_Requirements:_ Print every one of the lines below, keeping each word, capital letter, and punctuation mark unchanged.

-- Start Records to use --

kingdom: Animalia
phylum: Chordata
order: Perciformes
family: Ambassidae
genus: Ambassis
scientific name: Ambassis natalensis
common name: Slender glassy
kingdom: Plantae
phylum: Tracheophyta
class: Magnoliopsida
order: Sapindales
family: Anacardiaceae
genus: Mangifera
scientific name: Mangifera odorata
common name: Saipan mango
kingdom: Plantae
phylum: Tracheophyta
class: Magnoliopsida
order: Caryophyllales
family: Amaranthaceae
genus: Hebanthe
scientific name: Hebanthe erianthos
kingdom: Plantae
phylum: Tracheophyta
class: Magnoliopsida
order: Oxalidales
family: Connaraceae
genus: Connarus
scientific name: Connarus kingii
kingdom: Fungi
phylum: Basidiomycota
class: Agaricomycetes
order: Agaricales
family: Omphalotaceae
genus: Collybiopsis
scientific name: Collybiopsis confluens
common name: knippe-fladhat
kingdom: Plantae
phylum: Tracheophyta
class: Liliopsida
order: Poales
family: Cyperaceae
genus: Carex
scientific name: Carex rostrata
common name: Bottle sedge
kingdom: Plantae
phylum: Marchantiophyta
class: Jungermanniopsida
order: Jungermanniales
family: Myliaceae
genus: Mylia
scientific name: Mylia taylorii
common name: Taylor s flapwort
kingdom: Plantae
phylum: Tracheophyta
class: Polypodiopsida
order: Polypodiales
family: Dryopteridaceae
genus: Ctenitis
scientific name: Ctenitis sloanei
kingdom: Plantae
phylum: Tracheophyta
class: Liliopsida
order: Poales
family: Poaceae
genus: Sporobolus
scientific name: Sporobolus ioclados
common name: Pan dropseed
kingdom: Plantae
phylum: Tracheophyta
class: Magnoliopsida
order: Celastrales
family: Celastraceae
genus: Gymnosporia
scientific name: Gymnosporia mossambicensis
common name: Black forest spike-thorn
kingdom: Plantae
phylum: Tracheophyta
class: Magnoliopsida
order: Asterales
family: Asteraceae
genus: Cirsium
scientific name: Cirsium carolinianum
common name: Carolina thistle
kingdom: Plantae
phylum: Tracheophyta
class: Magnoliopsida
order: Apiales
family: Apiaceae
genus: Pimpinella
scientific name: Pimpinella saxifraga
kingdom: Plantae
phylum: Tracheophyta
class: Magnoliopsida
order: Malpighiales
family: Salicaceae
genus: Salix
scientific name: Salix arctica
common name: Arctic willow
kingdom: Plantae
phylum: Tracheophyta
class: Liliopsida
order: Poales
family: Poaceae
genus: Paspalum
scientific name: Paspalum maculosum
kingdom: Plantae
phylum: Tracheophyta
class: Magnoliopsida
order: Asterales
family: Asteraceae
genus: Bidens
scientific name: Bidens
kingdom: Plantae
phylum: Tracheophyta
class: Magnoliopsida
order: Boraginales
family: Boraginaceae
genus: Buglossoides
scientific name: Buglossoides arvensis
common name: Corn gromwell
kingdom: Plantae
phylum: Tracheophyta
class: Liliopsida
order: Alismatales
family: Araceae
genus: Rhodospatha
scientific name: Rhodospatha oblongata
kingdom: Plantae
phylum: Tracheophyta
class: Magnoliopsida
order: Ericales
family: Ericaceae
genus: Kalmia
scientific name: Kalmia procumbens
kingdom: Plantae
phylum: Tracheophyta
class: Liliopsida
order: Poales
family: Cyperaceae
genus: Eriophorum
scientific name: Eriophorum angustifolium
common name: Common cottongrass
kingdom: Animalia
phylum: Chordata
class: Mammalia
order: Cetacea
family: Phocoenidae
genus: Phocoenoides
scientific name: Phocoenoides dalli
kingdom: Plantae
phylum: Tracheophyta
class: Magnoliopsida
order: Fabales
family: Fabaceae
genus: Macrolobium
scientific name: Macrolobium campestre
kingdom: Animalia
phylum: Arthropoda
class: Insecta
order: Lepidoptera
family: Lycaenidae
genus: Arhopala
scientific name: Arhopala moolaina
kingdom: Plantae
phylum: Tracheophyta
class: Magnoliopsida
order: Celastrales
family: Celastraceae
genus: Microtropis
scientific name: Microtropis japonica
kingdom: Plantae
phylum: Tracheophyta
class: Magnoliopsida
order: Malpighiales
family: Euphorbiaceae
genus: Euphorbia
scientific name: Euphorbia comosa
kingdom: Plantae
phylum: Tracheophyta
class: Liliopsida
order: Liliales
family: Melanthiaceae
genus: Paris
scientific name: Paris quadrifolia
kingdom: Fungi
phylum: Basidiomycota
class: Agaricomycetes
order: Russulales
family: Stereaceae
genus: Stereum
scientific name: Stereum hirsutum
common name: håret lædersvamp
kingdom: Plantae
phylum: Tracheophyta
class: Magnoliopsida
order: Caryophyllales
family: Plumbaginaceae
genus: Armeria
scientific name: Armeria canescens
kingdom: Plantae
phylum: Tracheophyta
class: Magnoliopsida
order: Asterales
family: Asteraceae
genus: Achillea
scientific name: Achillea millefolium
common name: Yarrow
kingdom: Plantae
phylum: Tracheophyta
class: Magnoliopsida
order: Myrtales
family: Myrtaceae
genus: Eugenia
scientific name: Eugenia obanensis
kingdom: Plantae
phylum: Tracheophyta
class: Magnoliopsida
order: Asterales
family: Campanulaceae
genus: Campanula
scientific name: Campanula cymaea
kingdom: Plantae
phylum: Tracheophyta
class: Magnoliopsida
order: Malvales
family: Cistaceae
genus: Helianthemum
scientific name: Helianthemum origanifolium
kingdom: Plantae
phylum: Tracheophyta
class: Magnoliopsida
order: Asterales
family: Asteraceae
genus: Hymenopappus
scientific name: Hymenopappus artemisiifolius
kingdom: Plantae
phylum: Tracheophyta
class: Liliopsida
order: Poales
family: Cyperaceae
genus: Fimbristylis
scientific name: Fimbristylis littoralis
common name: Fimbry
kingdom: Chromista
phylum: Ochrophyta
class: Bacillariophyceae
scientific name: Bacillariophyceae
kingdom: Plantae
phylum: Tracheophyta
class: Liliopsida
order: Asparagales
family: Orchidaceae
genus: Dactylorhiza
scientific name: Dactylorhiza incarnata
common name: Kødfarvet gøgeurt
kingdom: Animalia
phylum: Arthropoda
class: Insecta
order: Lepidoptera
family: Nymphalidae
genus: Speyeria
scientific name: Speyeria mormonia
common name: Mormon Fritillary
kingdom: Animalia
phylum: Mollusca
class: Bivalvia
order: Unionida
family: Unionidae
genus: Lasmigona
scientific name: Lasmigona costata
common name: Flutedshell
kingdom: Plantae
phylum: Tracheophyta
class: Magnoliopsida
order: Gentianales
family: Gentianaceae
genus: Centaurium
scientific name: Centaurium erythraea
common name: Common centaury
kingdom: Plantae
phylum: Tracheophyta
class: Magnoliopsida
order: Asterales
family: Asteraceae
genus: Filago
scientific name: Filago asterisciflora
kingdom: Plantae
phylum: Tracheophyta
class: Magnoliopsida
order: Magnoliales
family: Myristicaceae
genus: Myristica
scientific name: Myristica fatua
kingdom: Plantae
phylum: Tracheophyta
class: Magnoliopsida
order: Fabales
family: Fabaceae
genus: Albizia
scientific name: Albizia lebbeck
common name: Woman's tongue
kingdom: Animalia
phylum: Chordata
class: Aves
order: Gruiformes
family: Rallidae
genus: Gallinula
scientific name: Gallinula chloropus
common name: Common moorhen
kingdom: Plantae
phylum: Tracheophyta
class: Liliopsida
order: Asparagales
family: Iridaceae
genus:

-- End Records to use --

_The response:_
kingdom: Animalia
phylum: Chordata
order: Perciformes
family: Ambassidae
genus: Ambassis
scientific name: Ambassis natalensis
common name: Slender glassy
kingdom: Plantae
phylum: Tracheophyta
class: Magnoliopsida
order: Sapindales
family: Anacardiaceae
genus: Mangifera
scientific name: Mangifera odorata
common name: Saipan mango
kingdom: Plantae
phylum: Tracheophyta
class: Magnoliopsida
order: Caryophyllales
family: Amaranthaceae
genus: Hebanthe
scientific name: Hebanthe erianthos
kingdom: Plantae
phylum: Tracheophyta
class: Magnoliopsida
order: Oxalidales
family: Connaraceae
genus: Connarus
scientific name: Connarus kingii
kingdom: Fungi
phylum: Basidiomycota
class: Agaricomycetes
order: Agaricales
family: Omphalotaceae
genus: Collybiopsis
scientific name: Collybiopsis confluens
common name: knippe-fladhat
kingdom: Plantae
phylum: Tracheophyta
class: Liliopsida
order: Poales
family: Cyperaceae
genus: Carex
scientific name: Carex rostrata
common name: Bottle sedge
kingdom: Plantae
phylum: Marchantiophyta
class: Jungermanniopsida
order: Jungermanniales
family: Myliaceae
genus: Mylia
scientific name: Mylia taylorii
common name: Taylor s flapwort
kingdom: Plantae
phylum: Tracheophyta
class: Polypodiopsida
order: Polypodiales
family: Dryopteridaceae
genus: Ctenitis
scientific name: Ctenitis sloanei
kingdom: Plantae
phylum: Tracheophyta
class: Liliopsida
order: Poales
family: Poaceae
genus: Sporobolus
scientific name: Sporobolus ioclados
common name: Pan dropseed
kingdom: Plantae
phylum: Tracheophyta
class: Magnoliopsida
order: Celastrales
family: Celastraceae
genus: Gymnosporia
scientific name: Gymnosporia mossambicensis
common name: Black forest spike-thorn
kingdom: Plantae
phylum: Tracheophyta
class: Magnoliopsida
order: Asterales
family: Asteraceae
genus: Cirsium
scientific name: Cirsium carolinianum
common name: Carolina thistle
kingdom: Plantae
phylum: Tracheophyta
class: Magnoliopsida
order: Apiales
family: Apiaceae
genus: Pimpinella
scientific name: Pimpinella saxifraga
kingdom: Plantae
phylum: Tracheophyta
class: Magnoliopsida
order: Malpighiales
family: Salicaceae
genus: Salix
scientific name: Salix arctica
common name: Arctic willow
kingdom: Plantae
phylum: Tracheophyta
class: Liliopsida
order: Poales
family: Poaceae
genus: Paspalum
scientific name: Paspalum maculosum
kingdom: Plantae
phylum: Tracheophyta
class: Magnoliopsida
order: Asterales
family: Asteraceae
genus: Bidens
scientific name: Bidens
kingdom: Plantae
phylum: Tracheophyta
class: Magnoliopsida
order: Boraginales
family: Boraginaceae
genus: Buglossoides
scientific name: Buglossoides arvensis
common name: Corn gromwell
kingdom: Plantae
phylum: Tracheophyta
class: Liliopsida
order: Alismatales
family: Araceae
genus: Rhodospatha
scientific name: Rhodospatha oblongata
kingdom: Plantae
phylum: Tracheophyta
class: Magnoliopsida
order: Ericales
family: Ericaceae
genus: Kalmia
scientific name: Kalmia procumbens
kingdom: Plantae
phylum: Tracheophyta
class: Liliopsida
order: Poales
family: Cyperaceae
genus: Eriophorum
scientific name: Eriophorum angustifolium
common name: Common cottongrass
kingdom: Animalia
phylum: Chordata
class: Mammalia
order: Cetacea
family: Phocoenidae
genus: Phocoenoides
scientific name: Phocoenoides dalli
kingdom: Plantae
phylum: Tracheophyta
class: Magnoliopsida
order: Fabales
family: Fabaceae
genus: Macrolobium
scientific name: Macrolobium campestre
kingdom: Animalia
phylum: Arthropoda
class: Insecta
order: Lepidoptera
family: Lycaenidae
genus: Arhopala
scientific name: Arhopala moolaina
kingdom: Plantae
phylum: Tracheophyta
class: Magnoliopsida
order: Celastrales
family: Celastraceae
genus: Microtropis
scientific name: Microtropis japonica
kingdom: Plantae
phylum: Tracheophyta
class: Magnoliopsida
order: Malpighiales
family: Euphorbiaceae
genus: Euphorbia
scientific name: Euphorbia comosa
kingdom: Plantae
phylum: Tracheophyta
class: Liliopsida
order: Liliales
family: Melanthiaceae
genus: Paris
scientific name: Paris quadrifolia
kingdom: Fungi
phylum: Basidiomycota
class: Agaricomycetes
order: Russulales
family: Stereaceae
genus: Stereum
scientific name: Stereum hirsutum
common name: håret lædersvamp
kingdom: Plantae
phylum: Tracheophyta
class: Magnoliopsida
order: Caryophyllales
family: Plumbaginaceae
genus: Armeria
scientific name: Armeria canescens
kingdom: Plantae
phylum: Tracheophyta
class: Magnoliopsida
order: Asterales
family: Asteraceae
genus: Achillea
scientific name: Achillea millefolium
common name: Yarrow
kingdom: Plantae
phylum: Tracheophyta
class: Magnoliopsida
order: Myrtales
family: Myrtaceae
genus: Eugenia
scientific name: Eugenia obanensis
kingdom: Plantae
phylum: Tracheophyta
class: Magnoliopsida
order: Asterales
family: Campanulaceae
genus: Campanula
scientific name: Campanula cymaea
kingdom: Plantae
phylum: Tracheophyta
class: Magnoliopsida
order: Malvales
family: Cistaceae
genus: Helianthemum
scientific name: Helianthemum origanifolium
kingdom: Plantae
phylum: Tracheophyta
class: Magnoliopsida
order: Asterales
family: Asteraceae
genus: Hymenopappus
scientific name: Hymenopappus artemisiifolius
kingdom: Plantae
phylum: Tracheophyta
class: Liliopsida
order: Poales
family: Cyperaceae
genus: Fimbristylis
scientific name: Fimbristylis littoralis
common name: Fimbry
kingdom: Chromista
phylum: Ochrophyta
class: Bacillariophyceae
scientific name: Bacillariophyceae
kingdom: Plantae
phylum: Tracheophyta
class: Liliopsida
order: Asparagales
family: Orchidaceae
genus: Dactylorhiza
scientific name: Dactylorhiza incarnata
common name: Kødfarvet gøgeurt
kingdom: Animalia
phylum: Arthropoda
class: Insecta
order: Lepidoptera
family: Nymphalidae
genus: Speyeria
scientific name: Speyeria mormonia
common name: Mormon Fritillary
kingdom: Animalia
phylum: Mollusca
class: Bivalvia
order: Unionida
family: Unionidae
genus: Lasmigona
scientific name: Lasmigona costata
common name: Flutedshell
kingdom: Plantae
phylum: Tracheophyta
class: Magnoliopsida
order: Gentianales
family: Gentianaceae
genus: Centaurium
scientific name: Centaurium erythraea
common name: Common centaury
kingdom: Plantae
phylum: Tracheophyta
class: Magnoliopsida
order: Asterales
family: Asteraceae
genus: Filago
scientific name: Filago asterisciflora
kingdom: Plantae
phylum: Tracheophyta
class: Magnoliopsida
order: Magnoliales
family: Myristicaceae
genus: Myristica
scientific name: Myristica fatua
kingdom: Plantae
phylum: Tracheophyta
class: Magnoliopsida
order: Fabales
family: Fabaceae
genus: Albizia
scientific name: Albizia lebbeck
common name: Woman's tongue
kingdom: Animalia
phylum: Chordata
class: Aves
order: Gruiformes
family: Rallidae
genus: Gallinula
scientific name: Gallinula chloropus
common name: Common moorhen
kingdom: Plantae
phylum: Tracheophyta
class: Liliopsida
order: Asparagales
family: Iridaceae
genus:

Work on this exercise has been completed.